Seismogenic Cycles, Quartz Microstructures and Localization at the Frictional to Viscous Transition in an Exhumed, Large-Displacement, Seismogenic Strike-Slip Fault
Abstract:The frictional-to-viscous transition (FVT) in the vicinity of seismogenic faults experiences coseismic fracturing/frictional sliding followed by viscous creep during postseismic relaxation. A more complete understanding of these processes at the FVT is important owing to its control over the mechanical decoupling between crustal levels. However, well-preserved microstructural records from this depth are rarely preserved in exhumed faults because of progressive deformation and metamorphism in exhumation. We investigate quartz deformation microstructures from traverses across the Sandhill Corner shear zone, a strand of the Norumbega fault system (an ancient large-displacement, subvertical strike-slip fault system in the northeastern Appalachians) exhumed from FVT depths in order to characterize in greater detail the previously proposed architecture that divides the shear zone into an outer zone, inner zone and core.
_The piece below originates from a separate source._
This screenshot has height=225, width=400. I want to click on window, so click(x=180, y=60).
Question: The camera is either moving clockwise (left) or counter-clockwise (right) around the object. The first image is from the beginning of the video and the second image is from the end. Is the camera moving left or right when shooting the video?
Trends in quantitative crystallographic preferred orientation (CPO) and misorientation data from electron backscatter diffraction and 2D grain-size distributions confirm finer grain sizes within the inner zone and core, a weak CPO pattern and randomization in the misorientation of randomly selected grain pairs. Additional analyses with finer sample spacing and using fabric intensity indices (J- & M-Index), we show a progressive weakening of the CPO from the outer edges to the core and a decrease in grain size down to an average of 8 μm at the core, an average finer than previously reported.
Within the inner zone and core (ca. 30m width), the microstructural parameters are unusual: a weak CPO but a pattern clearly indicative of basal <a> slip. New deformation mechanism maps for different parts of the shear zone suggest deformation near the transition to grain size-sensitive creep. Our data confirms and builds new evidence for the model that during the seismic cycle, quartz grains within the core and inner zone experienced cycles of coseismic microfracture-assisted grain-size reduction, followed by postseismic viscous creep dominated by grain size-sensitive processes, and eventually transitioning to basal <a> slip with progressive grain growth. These observations and data suggest that coseismic damage may occur throughout the seismogenic zone adjacent to large-displacement faults.